*Travail à faire*
(A) D'après le texte fourni, quelle étendue maximale peut atteindre le périmètre de mobilisation d'un contestataire ?
(B) Renvoyez tel quel un passage du texte fourni : partez des mots "Que conteste cette" et arrêtez-vous après les mots "Polynésie ? Non.".

━━━━━ Texte fourni ━━━━━

Les luttes environnementales doivent aussi être l’occasion pour les révolutionnaires de penser cohérence et aller au delà de la simple lutte anticapitaliste et d’avoir une vision anthropologique des choses.
Qu’en est-il alors de la quatrième catégorie ? Celle des opposants hic et nunc. A la différence des trois premières catégories, la dernière se mobilise essentiellement quand la question se pose dans son environnement proche. Selon le contestataire, le périmètre de mobilisation peut aller de quelques centaines de mètres à la taille d’un département. Une partie de cette population a des propriétés remarquables : Une fois mobilisée sur un sujet, par exemple le nucléaire, elle va se mobiliser sur tout autre sujet arrivant dans son périmètre (éolienne, carrière, exploitation agricole, élevage canin, centre pénitentiaire). Par contre, la préfecture (ou une autre institution), éloigne le même sujet (nucléaire) de quelques dizaines de kilomètres et hop, le contestataire retombe dans sa léthargie de citoyen électeur qui se réveille un dimanche toutes les quelques années. Les premières fois que l’on voit cela, on se dit que ce n’est pas une règle universelle. Et bien si ! Tout comme la gravitation, ou la force électromagnétique faible, on peut reproduire l’expérience à l’infini et constater que les mêmes causes produisent les mêmes effets.
La contestation à l’exploitation du gaz de schiste par fracturation hydraulique connaît de manière très forte ce phénomène de Nymby.
Que conteste cette partie de la population dans l’exploitation du gaz de schiste ? Le refus des produits manufacturés, de l’automobile ? Que nenni. Elle dénonce peut être, les risques du réchauffement climatique et ses conséquences sur les habitants de la Polynésie ? Non.
Elle a peur que lorsqu’elle va mettre un briquet allumé sous son robinet, que l’eau s’enflamme ! Entre parenthèse avouez que pour avoir l’idée de mettre le feu au robinet de sa cuisine est assez bizarre.
Ce qu’elle conteste aussi, à part avoir un peu de flamme dans l’évier (ce qui à Noël peut être très sympathique), c’est qu’elle voit de sa fenêtre ou en emmenant les enfants à l’école, les derricks à côté de chez elle, et puis tous ces camions qui vont passer. « On est plus chez nous ! ».

━━━━━ Données fournies ━━━━━

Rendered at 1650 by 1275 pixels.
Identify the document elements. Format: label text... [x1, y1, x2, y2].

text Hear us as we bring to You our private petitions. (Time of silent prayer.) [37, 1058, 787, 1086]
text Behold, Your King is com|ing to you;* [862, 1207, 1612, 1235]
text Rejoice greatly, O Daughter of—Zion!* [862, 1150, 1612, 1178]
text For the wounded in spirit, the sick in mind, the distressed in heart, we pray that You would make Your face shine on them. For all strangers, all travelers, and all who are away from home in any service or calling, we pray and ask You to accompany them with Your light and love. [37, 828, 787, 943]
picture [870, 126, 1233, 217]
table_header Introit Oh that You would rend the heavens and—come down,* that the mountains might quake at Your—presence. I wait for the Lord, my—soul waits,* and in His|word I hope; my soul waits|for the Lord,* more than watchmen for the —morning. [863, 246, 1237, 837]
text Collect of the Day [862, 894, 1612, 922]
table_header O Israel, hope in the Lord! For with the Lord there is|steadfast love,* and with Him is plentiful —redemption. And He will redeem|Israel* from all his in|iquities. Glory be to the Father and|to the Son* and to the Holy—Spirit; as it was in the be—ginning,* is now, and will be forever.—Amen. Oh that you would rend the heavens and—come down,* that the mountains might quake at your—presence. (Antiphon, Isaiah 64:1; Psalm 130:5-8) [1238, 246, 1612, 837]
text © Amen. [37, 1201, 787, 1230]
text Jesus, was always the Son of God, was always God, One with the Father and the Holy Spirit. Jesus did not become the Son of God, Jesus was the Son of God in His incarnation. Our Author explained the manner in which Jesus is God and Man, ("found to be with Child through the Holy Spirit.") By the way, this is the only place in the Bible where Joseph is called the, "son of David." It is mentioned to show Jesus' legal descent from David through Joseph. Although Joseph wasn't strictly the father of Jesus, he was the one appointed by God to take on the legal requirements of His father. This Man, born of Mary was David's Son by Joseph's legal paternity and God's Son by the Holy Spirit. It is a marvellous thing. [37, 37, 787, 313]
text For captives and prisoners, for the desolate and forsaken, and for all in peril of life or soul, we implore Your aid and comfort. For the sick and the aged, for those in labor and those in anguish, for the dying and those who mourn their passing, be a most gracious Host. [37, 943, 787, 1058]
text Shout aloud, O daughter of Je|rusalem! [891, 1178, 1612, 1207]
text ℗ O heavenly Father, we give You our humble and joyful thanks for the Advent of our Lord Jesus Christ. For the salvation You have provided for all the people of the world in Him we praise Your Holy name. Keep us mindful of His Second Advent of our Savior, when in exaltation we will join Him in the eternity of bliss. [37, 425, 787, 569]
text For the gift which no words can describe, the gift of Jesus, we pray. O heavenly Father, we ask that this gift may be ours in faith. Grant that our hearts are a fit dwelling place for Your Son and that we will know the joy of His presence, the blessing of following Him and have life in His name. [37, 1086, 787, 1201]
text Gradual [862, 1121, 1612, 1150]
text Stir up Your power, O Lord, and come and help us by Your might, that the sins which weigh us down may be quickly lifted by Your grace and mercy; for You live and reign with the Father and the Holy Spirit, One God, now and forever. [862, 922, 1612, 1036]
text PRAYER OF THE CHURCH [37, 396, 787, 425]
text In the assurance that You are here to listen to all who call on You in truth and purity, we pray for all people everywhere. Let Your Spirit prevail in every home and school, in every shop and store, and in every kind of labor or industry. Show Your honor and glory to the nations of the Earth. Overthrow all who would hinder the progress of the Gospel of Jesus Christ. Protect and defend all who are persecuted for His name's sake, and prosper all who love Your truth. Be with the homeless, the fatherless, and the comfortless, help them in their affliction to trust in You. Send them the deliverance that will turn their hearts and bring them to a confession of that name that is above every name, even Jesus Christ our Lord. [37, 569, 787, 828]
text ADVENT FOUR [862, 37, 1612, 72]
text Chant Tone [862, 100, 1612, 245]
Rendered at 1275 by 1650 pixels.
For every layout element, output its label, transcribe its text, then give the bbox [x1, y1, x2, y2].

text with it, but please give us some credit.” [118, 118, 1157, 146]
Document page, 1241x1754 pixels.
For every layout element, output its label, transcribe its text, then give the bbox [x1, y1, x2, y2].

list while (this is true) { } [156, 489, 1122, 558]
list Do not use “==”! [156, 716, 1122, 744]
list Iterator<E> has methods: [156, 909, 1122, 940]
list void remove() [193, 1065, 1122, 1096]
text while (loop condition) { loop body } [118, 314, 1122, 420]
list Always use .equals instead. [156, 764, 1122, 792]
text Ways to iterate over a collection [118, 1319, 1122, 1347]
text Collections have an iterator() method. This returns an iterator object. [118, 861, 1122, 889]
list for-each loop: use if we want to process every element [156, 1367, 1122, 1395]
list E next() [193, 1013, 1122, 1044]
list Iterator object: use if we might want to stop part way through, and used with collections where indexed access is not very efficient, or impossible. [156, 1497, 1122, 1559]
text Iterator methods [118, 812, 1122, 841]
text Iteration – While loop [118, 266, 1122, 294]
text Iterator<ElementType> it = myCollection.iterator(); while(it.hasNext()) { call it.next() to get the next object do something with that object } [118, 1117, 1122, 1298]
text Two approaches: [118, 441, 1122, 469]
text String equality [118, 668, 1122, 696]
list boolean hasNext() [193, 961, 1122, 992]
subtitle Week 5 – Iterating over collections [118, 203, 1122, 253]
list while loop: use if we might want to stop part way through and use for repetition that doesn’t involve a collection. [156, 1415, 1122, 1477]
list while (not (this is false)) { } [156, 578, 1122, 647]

━━━━━

*Résultats par consigne*
(A) La taille d'un département.

(B)
Que conteste cette partie de la population dans l’exploitation du gaz de schiste ? Le refus des produits manufacturés, de l’automobile ? Que nenni. Elle dénonce peut être, les risques du réchauffement climatique et ses conséquences sur les habitants de la Polynésie ? Non.